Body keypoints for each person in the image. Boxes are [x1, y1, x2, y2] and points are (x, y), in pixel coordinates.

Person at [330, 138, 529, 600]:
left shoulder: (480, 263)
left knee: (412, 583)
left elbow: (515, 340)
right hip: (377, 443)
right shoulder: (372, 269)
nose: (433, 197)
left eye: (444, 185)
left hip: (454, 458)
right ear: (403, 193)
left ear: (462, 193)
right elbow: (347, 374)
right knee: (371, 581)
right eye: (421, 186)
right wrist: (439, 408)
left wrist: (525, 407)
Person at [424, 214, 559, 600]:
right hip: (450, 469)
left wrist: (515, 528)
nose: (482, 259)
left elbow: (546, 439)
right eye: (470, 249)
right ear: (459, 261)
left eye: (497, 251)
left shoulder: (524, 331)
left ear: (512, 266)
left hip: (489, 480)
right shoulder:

....

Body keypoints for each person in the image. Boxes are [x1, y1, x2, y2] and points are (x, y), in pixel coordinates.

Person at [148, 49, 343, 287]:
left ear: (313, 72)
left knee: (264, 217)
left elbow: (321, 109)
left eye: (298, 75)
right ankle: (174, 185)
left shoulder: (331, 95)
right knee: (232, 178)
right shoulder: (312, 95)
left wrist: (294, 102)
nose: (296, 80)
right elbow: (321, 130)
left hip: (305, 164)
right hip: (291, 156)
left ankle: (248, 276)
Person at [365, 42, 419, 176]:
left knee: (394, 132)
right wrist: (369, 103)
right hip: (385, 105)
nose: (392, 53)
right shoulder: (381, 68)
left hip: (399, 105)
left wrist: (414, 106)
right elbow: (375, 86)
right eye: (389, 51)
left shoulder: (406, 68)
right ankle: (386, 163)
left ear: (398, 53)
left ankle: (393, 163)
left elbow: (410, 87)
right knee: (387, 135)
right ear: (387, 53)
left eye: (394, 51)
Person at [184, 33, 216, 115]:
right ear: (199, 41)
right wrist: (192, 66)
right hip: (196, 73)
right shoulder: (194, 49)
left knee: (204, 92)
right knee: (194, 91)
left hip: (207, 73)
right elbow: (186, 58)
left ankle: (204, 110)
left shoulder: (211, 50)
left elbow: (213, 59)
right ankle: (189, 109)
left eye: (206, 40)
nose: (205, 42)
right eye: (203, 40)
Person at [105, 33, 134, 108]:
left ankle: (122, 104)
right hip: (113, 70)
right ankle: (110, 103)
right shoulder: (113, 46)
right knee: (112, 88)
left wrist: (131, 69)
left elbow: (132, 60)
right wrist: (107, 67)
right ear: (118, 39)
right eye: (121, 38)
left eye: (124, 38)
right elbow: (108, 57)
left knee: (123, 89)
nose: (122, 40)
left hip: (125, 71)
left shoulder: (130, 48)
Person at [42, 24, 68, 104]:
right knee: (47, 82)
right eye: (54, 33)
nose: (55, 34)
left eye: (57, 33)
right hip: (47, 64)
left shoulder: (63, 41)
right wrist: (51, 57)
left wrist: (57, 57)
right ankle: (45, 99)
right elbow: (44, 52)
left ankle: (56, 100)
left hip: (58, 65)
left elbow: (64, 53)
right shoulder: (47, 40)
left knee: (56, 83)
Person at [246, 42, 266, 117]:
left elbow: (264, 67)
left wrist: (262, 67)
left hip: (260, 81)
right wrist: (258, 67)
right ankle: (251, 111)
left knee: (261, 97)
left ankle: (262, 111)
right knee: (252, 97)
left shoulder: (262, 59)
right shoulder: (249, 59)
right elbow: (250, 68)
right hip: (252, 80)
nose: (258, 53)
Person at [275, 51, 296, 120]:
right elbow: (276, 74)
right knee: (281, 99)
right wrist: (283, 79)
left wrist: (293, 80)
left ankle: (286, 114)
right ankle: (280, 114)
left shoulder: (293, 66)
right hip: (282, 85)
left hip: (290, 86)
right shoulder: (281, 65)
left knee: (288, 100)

....

What you need to do
Your answer should be each line of the data that contains the word "nose", copied as it stands.

Written answer
nose: (433, 197)
nose: (482, 259)
nose: (296, 80)
nose: (392, 53)
nose: (205, 42)
nose: (122, 40)
nose: (55, 34)
nose: (258, 53)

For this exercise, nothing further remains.